Com base no texto sobre o projeto Eu Me Protejo, responda:
(a) Qual é a formação de Patricia Almeida?
(b) Que projeto a psicóloga Neusa Maria fundou?
(c) Segundo Neusa, quantas vezes mais violência sofrem as crianças com deficiência?

#### [TEXTO PARA ANÁLISE]
──────────────────────────────
O Eu Me Protejo evidencia uma realidade ainda mais complexa, a de crianças com deficiência que acabam sendo vítimas ainda mais fáceis de agressão e abuso, como explica a jornalista e mestre em Estudos da Deficiência, Patricia Almeida, coautora do projeto Eu Me Protejo.
“Infelizmente a criança com deficiência é a vítima ideal. São muitas vulnerabilidades juntas – ninguém se preocupa em educá-la para se proteger contra a violência de uma maneira que ela consiga entender. Se ela não fala, não consegue relatar a agressão e quando consegue, as pessoas não acreditam porque não é uma “testemunha confiável”. Além do mais, como muitas vezes ela requer apoio de alguém para ir ao banheiro, por exemplo, é difícil perceber o que é cuidado e o que é abuso. Muitas vezes, ela nem sabe que está sendo abusada. É necessário ensinar que a violência está errada, muitas crianças são criadas nesse meio e acham que isso é normal, aí entra o papel fundamental da escola, explica Patricia.
A violência doméstica é a primeira maior causa de violência cometida contra crianças no Brasil, como explica a psicóloga Neusa Maria, fundadora do projeto Renascer contra a violência doméstica e coautora do Projeto Eu Me Protejo. E, se tratando de crianças com deficiência, ela se potencializa.
“Até mesmo pela invisibilidade social e marcadores que estigmatizam, elas estão sujeitas a todos os tipos de violência, física, sexual, psicológica, verbal, maus tratos como privação de higiene e de alimentação. Ser uma criança com deficiência intelectual já é um fator de risco para a violência doméstica e outras violências. Por isso, falar sobre violência e deficiência é muito importante, precisamos correlacionar, pensar de forma interseccional. Essa articulação precisa ser priorizada com urgência para que as crianças com deficiência, que sofrem cinco vezes mais violência, possam ter acesso aos seus direitos, esclarece Neusa.
A profissional reforça ainda que, o momento atual de pandemia é um fator de risco, e essas crianças ficam ainda mais vulneráveis. Junto com outros fatores, como as redes de apoio, creches, escolas e instituições fechadas, mais tempo dentro de casa, situações estressantes dos pais e cuidadores, conflitos familiares, questões psicológicas, dificuldade de lidar com as crianças e com outros afazeres, irritação, agressividade, ansiedade e falta de paciência inserem essa criança em um contexto de risco ainda maior, gerando uma explosão de violência, onde a condição da criança também é um limitador para que ela possa ter acesso à ajuda.
──────────────────────────────
#### [SEÇÃO DE DADOS]
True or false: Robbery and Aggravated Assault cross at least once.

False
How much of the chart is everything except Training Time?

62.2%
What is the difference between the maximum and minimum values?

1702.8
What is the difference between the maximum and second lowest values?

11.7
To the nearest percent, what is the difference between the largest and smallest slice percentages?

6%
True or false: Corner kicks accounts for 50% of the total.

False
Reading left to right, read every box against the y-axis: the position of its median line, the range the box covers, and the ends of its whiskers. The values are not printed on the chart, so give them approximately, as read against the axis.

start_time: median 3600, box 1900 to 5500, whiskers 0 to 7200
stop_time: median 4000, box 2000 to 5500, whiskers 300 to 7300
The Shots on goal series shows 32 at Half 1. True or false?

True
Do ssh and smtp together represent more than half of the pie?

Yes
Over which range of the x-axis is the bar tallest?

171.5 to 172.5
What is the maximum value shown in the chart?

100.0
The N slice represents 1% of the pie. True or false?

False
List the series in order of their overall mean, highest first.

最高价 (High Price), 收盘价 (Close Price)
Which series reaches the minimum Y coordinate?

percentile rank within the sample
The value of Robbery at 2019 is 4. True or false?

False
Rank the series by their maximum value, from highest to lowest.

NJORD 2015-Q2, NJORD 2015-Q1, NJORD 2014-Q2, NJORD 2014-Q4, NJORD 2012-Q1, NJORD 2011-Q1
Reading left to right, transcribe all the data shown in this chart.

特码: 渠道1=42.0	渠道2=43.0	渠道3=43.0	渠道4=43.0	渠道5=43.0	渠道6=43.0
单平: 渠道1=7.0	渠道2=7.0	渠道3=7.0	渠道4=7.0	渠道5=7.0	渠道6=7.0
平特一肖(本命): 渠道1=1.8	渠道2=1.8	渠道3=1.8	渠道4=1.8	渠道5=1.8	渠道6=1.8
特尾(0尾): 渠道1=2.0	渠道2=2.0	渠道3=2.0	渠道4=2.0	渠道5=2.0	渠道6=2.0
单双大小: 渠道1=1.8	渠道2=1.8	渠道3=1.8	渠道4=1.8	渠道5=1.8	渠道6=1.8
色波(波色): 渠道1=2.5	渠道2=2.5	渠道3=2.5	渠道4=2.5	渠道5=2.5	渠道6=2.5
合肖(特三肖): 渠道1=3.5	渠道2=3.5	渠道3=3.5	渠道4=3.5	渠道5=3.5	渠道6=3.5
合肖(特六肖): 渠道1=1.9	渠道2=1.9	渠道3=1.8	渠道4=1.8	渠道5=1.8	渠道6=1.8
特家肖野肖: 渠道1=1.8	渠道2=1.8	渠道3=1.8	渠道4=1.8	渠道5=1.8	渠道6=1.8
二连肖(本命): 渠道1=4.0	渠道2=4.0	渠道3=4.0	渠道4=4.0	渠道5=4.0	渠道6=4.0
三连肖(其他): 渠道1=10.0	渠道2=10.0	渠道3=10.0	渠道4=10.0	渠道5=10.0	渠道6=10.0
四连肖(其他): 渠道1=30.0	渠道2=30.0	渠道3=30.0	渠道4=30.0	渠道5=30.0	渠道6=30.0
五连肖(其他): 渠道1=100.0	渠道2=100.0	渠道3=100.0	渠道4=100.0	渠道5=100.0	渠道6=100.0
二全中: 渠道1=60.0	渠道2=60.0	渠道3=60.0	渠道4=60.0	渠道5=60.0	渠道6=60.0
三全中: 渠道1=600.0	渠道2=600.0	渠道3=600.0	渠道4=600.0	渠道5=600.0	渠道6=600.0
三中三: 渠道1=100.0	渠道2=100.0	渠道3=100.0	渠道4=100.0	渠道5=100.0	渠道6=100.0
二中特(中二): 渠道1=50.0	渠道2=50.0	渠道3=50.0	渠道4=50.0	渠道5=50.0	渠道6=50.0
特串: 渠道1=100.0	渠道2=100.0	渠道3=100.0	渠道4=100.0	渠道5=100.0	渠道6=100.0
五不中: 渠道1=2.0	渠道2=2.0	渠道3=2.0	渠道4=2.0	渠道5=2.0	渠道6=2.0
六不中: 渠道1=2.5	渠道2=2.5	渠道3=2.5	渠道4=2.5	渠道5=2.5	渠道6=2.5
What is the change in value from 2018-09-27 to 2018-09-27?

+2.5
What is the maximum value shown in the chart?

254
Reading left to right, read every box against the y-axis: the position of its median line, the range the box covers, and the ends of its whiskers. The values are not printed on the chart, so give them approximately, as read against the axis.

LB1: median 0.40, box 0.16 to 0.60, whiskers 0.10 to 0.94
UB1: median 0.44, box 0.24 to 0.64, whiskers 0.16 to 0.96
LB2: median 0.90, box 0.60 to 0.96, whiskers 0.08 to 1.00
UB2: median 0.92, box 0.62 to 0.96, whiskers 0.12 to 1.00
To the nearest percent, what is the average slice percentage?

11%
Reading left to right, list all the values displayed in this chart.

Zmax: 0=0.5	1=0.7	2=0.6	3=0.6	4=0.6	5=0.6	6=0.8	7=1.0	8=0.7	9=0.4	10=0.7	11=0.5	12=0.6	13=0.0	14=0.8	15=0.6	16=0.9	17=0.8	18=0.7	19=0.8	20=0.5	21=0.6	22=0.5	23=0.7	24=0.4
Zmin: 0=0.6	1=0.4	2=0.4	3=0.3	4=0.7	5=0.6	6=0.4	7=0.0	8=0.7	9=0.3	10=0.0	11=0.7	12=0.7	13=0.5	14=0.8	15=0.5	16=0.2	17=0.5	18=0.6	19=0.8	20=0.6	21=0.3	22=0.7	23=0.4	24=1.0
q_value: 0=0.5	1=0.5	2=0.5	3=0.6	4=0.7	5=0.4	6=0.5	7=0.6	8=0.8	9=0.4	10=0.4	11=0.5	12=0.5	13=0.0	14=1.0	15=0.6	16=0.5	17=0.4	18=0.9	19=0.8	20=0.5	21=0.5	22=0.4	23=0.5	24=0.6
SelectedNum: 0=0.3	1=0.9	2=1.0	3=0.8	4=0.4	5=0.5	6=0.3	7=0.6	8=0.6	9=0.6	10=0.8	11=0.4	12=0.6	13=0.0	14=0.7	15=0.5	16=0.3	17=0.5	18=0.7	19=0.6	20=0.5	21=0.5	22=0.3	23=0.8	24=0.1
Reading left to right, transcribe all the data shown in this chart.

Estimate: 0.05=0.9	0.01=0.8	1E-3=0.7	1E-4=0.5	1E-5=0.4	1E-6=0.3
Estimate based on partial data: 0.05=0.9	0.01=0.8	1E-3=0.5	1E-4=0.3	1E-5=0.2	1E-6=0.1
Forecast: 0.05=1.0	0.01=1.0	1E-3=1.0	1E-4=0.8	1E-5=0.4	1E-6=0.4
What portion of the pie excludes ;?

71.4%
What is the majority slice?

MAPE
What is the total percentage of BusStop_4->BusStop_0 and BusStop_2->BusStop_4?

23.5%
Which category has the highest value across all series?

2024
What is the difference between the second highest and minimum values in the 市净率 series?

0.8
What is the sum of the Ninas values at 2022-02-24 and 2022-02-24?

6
──────────────────────────────
#### [RESPOSTA DO EXERCÍCIO]
(a) Jornalista e mestre em Estudos da Deficiência.
(b) O projeto Renascer contra a violência doméstica.
(c) Cinco vezes mais.